00
Poznań University of Economics and Business · Real Estate Market Analysis




Data Cleaning & Preparation

Understanding the format behind GML spatial data files
and loading them into Python

01
Data Cleaning & Preparation · PUEB REMA

Introduction to XML

Vocabulary, then a short RCN GML fragment. Syntax and namespaces follow in later sections.

Introduction to XML

What is XML?

Hierarchical text · elements and attributes

XML is plain-text markup: nested elements, optional attributes, one document tree. You define tags or adopt a standard (e.g. GML); a parser builds the tree.

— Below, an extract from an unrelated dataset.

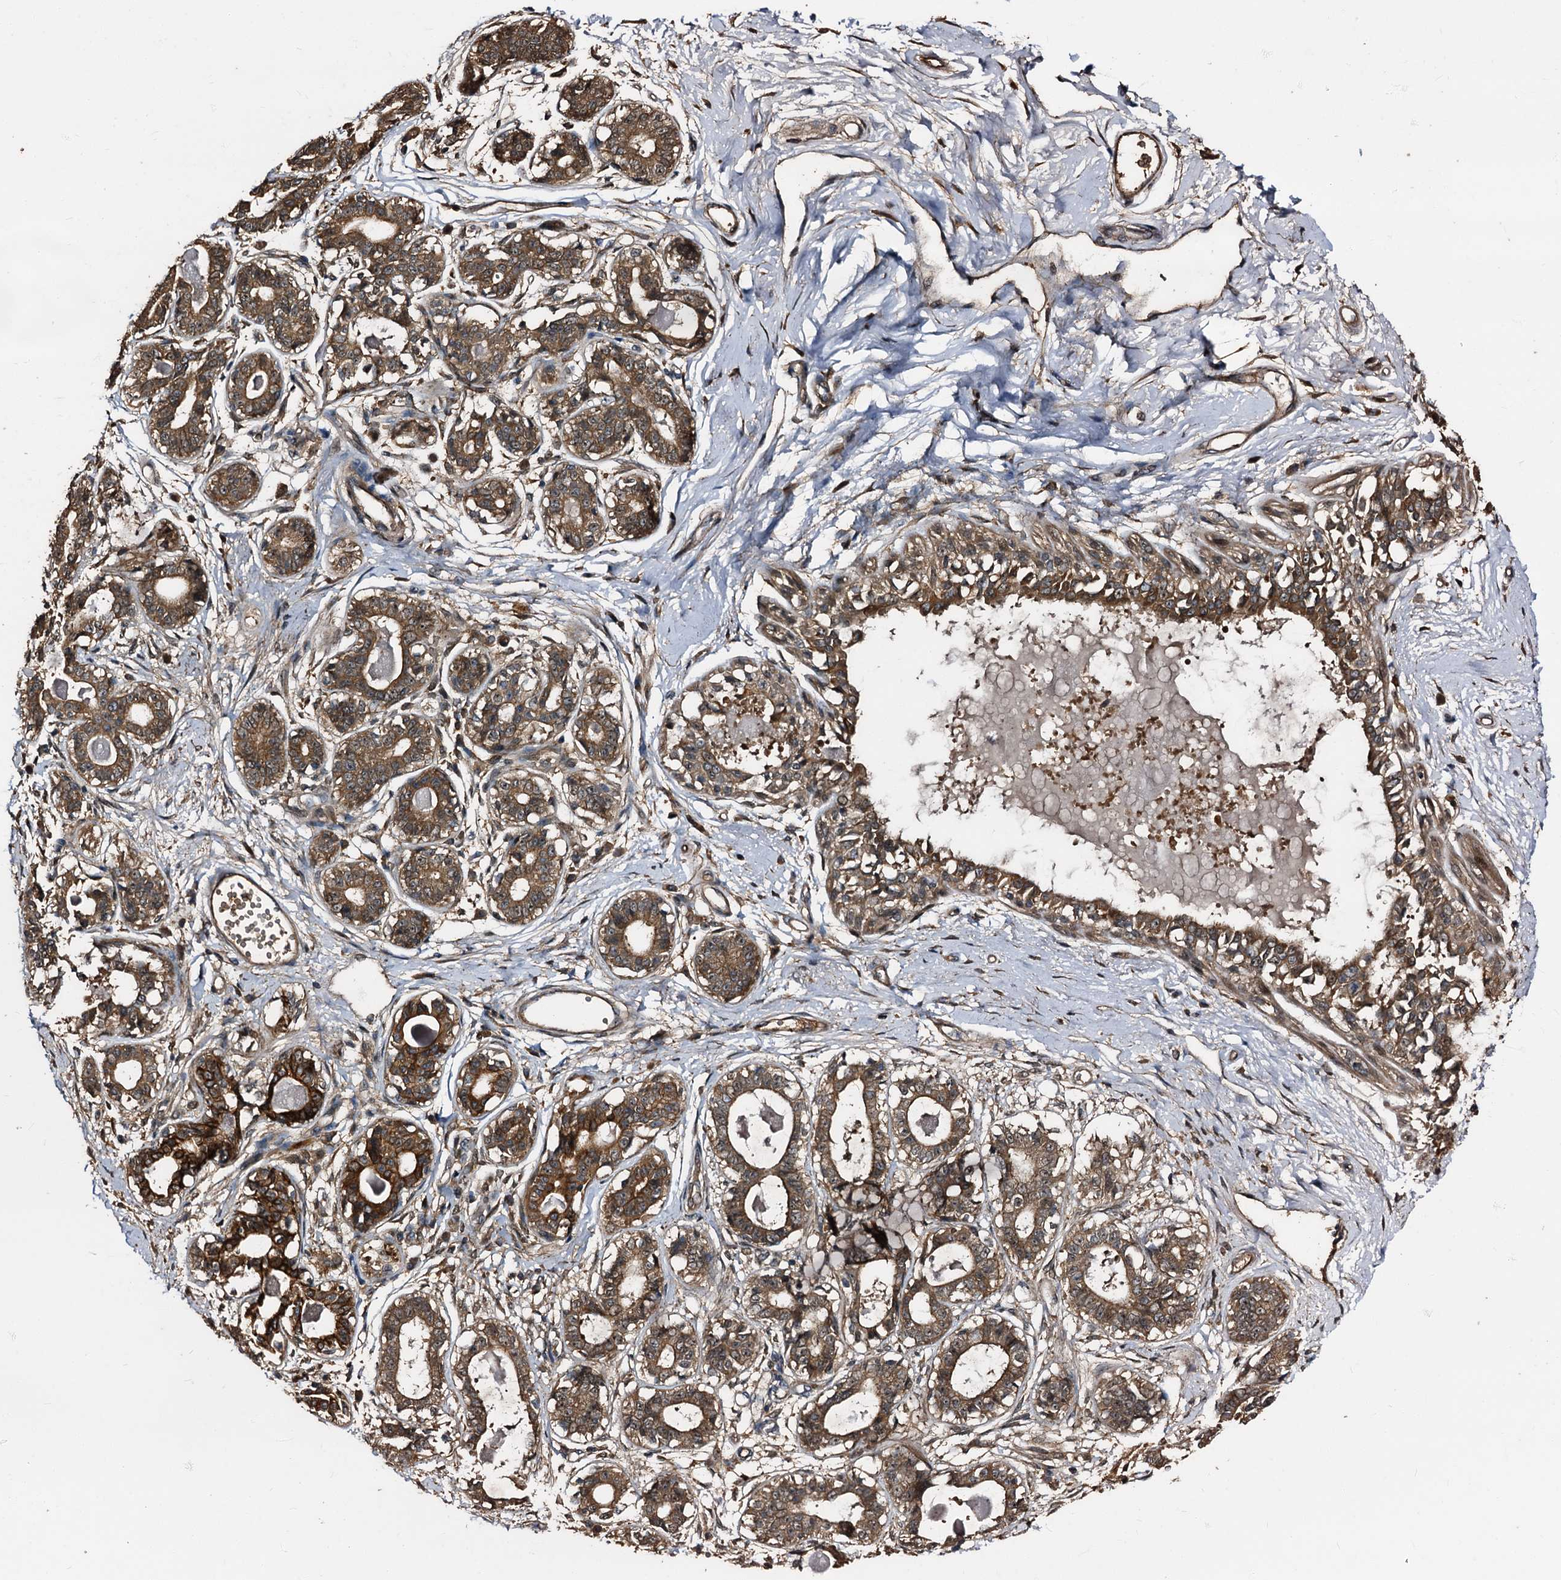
{"staining": {"intensity": "strong", "quantity": ">75%", "location": "cytoplasmic/membranous,nuclear"}, "tissue": "breast", "cell_type": "Adipocytes", "image_type": "normal", "snomed": [{"axis": "morphology", "description": "Normal tissue, NOS"}, {"axis": "topography", "description": "Breast"}], "caption": "Strong cytoplasmic/membranous,nuclear protein staining is present in about >75% of adipocytes in breast. The protein of interest is shown in brown color, while the nuclei are stained blue.", "gene": "PEX5", "patient": {"sex": "female", "age": 45}}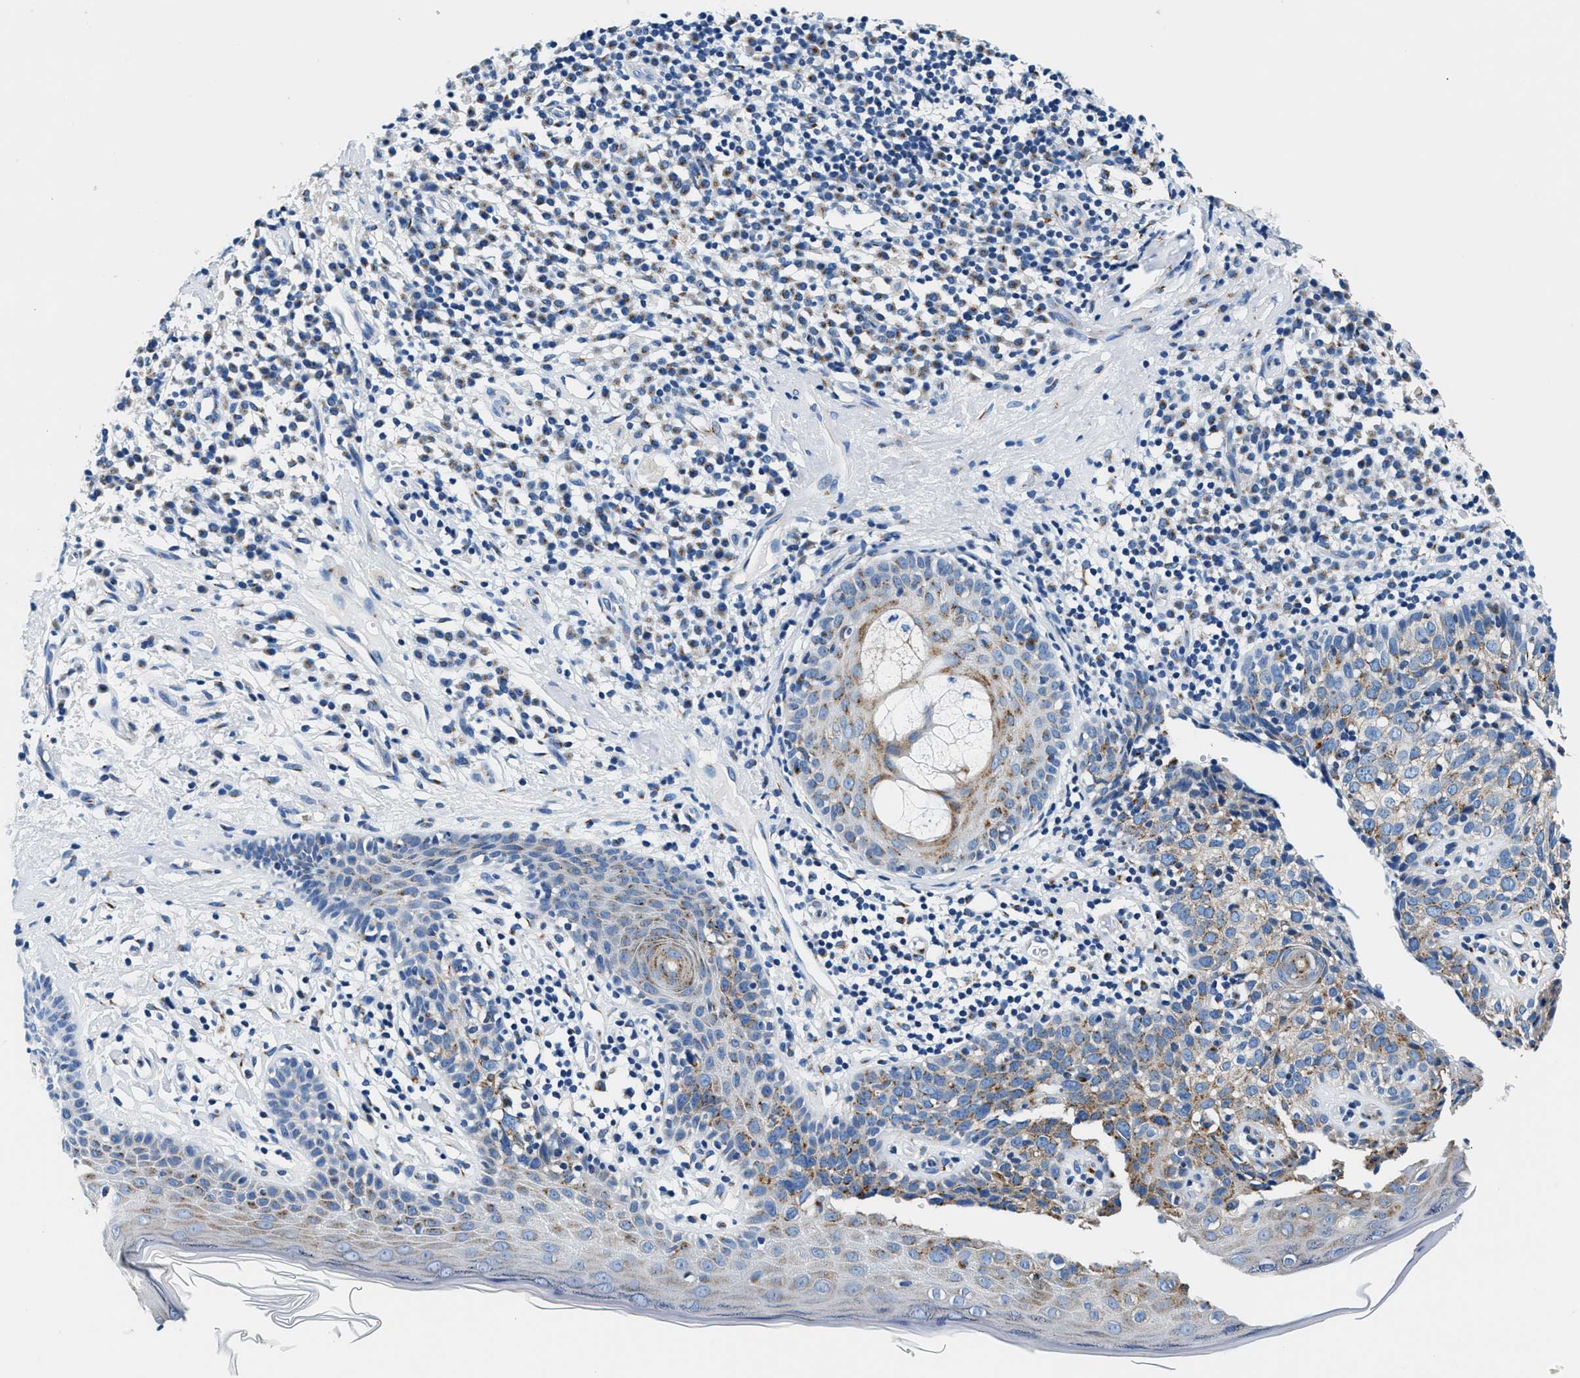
{"staining": {"intensity": "weak", "quantity": "<25%", "location": "cytoplasmic/membranous"}, "tissue": "skin cancer", "cell_type": "Tumor cells", "image_type": "cancer", "snomed": [{"axis": "morphology", "description": "Squamous cell carcinoma in situ, NOS"}, {"axis": "morphology", "description": "Squamous cell carcinoma, NOS"}, {"axis": "topography", "description": "Skin"}], "caption": "The immunohistochemistry (IHC) image has no significant expression in tumor cells of skin cancer tissue. Nuclei are stained in blue.", "gene": "VPS53", "patient": {"sex": "male", "age": 93}}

Why it is used for exchange

  • Self-describing — tags name the data; you can read structure without a separate data dictionary.
  • Validation — schemas (e.g. XSD) define allowed elements and types before data enters a pipeline.
  • Rich fields — attributes carry units, IDs, language, or “nil” flags next to values.
  • Interoperability — long track record in government, GIS (OGC/ISO), and regulated sectors.
Introduction to XML

Where you see XML

Beyond this course

  • Geodata and graphics: GML, KML, SVG
  • Office and tools: OOXML (.docx / .xlsx), RSS, Android layouts, build files
  • Enterprise: SOAP, B2B payloads where schemas matter
Introduction to XML

RCN export (excerpt)

Declaration (line 1) · comments (2–6, ignored by parsers) · <gml:boundedBy … /> = empty element

02
Data Cleaning & Preparation · PUEB REMA

Format overview

One example record (LOK_1) as CSV, JSON, and XML. Later material assumes XML because GML is XML.

Format overview · CSV

CSV

Comma-separated values · flat tables

Comma-Separated Values — one row per record, columns for fields. Typical for spreadsheets and SQL exports.


id,pow,cena
LOK_1,60.25,750000
  • Works well for quick analysis in pandas or Excel.
  • No native hierarchy: nested data usually means extra columns, encoding tricks, or another file and a join.
  • Units and rich geometry have no standard column — often WKT in text or separate layers.
Format overview · JSON

JSON

JavaScript Object Notation · nested objects

JSON — objects { }, arrays [ ], key–value pairs. Common in REST APIs and document stores.


{
  "id": "LOK_1",
  "pow": 60.25,
  "uom": "m2",
  "cena": 750000
}
  • Nesting maps cleanly to Python dicts and JavaScript objects.
  • Units or typed values often need extra keys or wrapper objects.
  • GeoJSON is widely used; cadastre-grade pipelines often still use GML/XML.
Format overview · XML

XML

eXtensible Markup Language · tagged trees

XML — elements in angle brackets, attributes, a strict document tree. Vocabularies such as GML are defined with schemas (e.g. XSD).

  • Attributes such as uom="m2" can sit on the same element as the value.
  • Child elements express containment without a second table.
  • GML, KML, SVG, CityGML, and many government feeds use XML; XSD can validate structure before ingest.
03
Data Cleaning & Preparation · PUEB REMA

Building blocks

Elements and attributes — toy examples first, then the same ideas in RCN GML.

Building blocks

Elements

Opening tag · content · closing tag


<city>Poznań</city>
  • <city> — opening tag
  • Poznań — text content
  • </city> — closing tag
Building blocks

Elements in RCN data

Same structure — longer names, namespace prefix

rcn: is a namespace prefix — the element is still opening tag · text · closing tag. Full meaning of prefixes in the namespaces section.

Building blocks

Attributes

Bare value → unit metadata on the opening tag


<pow>60.25</pow>

60.25 has no unit (m², ha, km²…) — for analysis, units must travel with the number, not only in a separate column or comment.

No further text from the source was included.